Consider $\displaystyle \frac{|f'_\epsilon|^2}{f_\epsilon}\in C^\infty_c(\mathbb{R}^n)$, it must has maximum at some point $x_0$,

$\displaystyle \max\frac{|f'_\epsilon|^2}{f_\epsilon}=\frac{|f'_\epsilon|^2}{f_\epsilon}(x_0)$.

Then at $x=x_0$, $\displaystyle \left(\frac{|f'_\epsilon|^2}{f_\epsilon}\right)'(x_0)=0$. Since we have

$\displaystyle \left(\frac{|f'_\epsilon|^2}{f_\epsilon}\right)'(x_0)=\frac{f'_\epsilon(2f_\epsilon f_\epsilon''-f_\epsilon'^2)}{f_\epsilon^2}(x_0)=0$

If $\displaystyle f'(x_0)=0$, then obviously $\displaystyle |f_\epsilon'(x)|^2\leq 2f_\epsilon(x)\max|f_\epsilon''|$.

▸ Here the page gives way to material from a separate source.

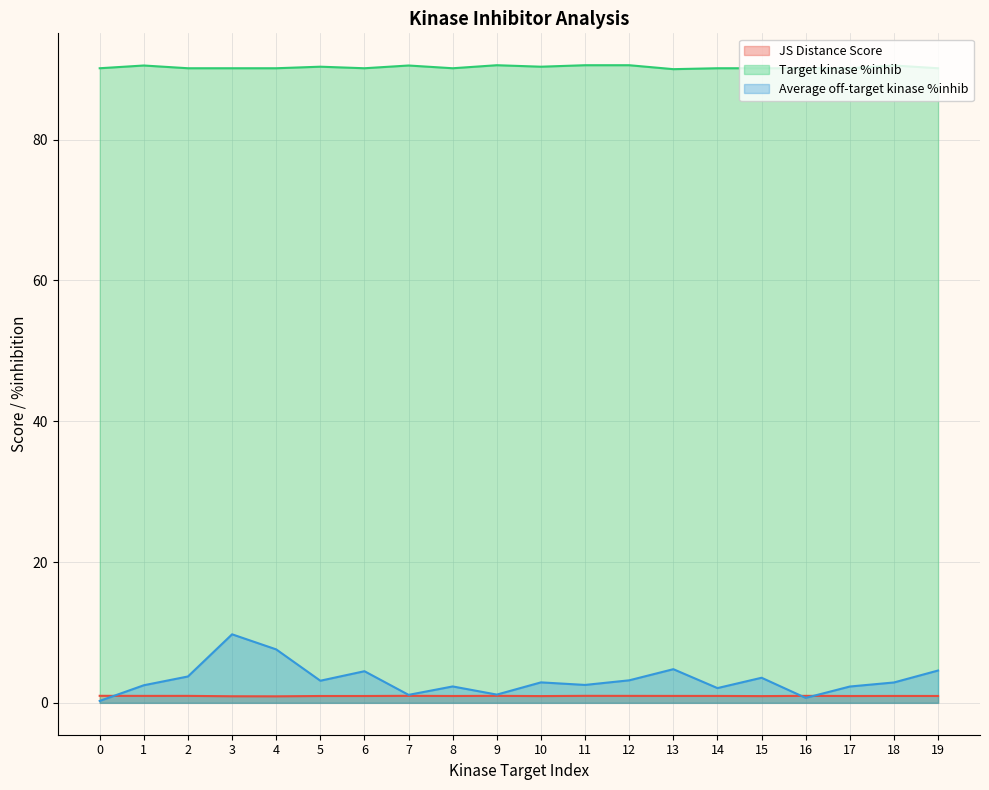

At which category is the sum across all series the highest?

3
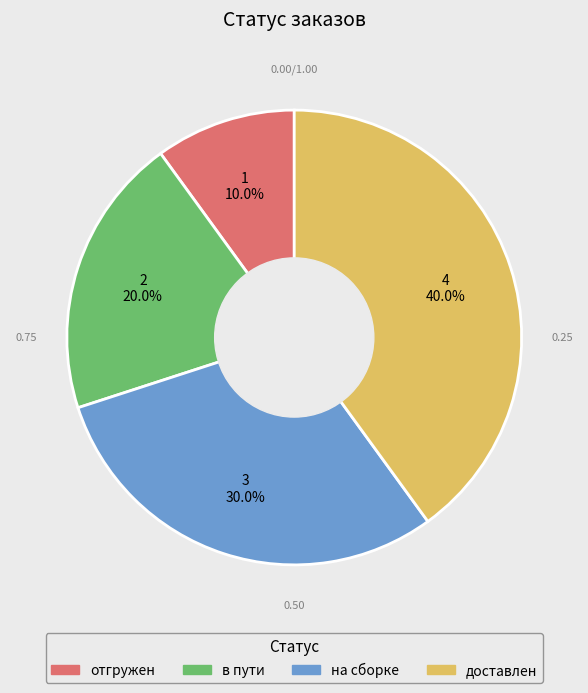

What percentage is the отгружен slice, to the nearest percent?

10%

Otherwise we have $2f_\epsilon(x_0) f_\epsilon''(x_0)-f_\epsilon'^2(x_0)=0$, that is

$\displaystyle \max\frac{|f'_\epsilon|^2}{f_\epsilon}=\frac{|f'_\epsilon|^2}{f_\epsilon}(x_0)=f''_\epsilon(x_0)$

This also means $\displaystyle |f_\epsilon'(x)|^2\leq 2f_\epsilon(x)\max|f_\epsilon''|$.

Letting $\epsilon\to 0$, we have $\displaystyle |f'(x)|^2\leq 2f(x)\max|f''|$, $\forall\, x\in\mathbb{R}$

$\text{Q.E.D}\hfill \square$

$\mathbf{Remark:}$ This proof is due to Ming Xiao.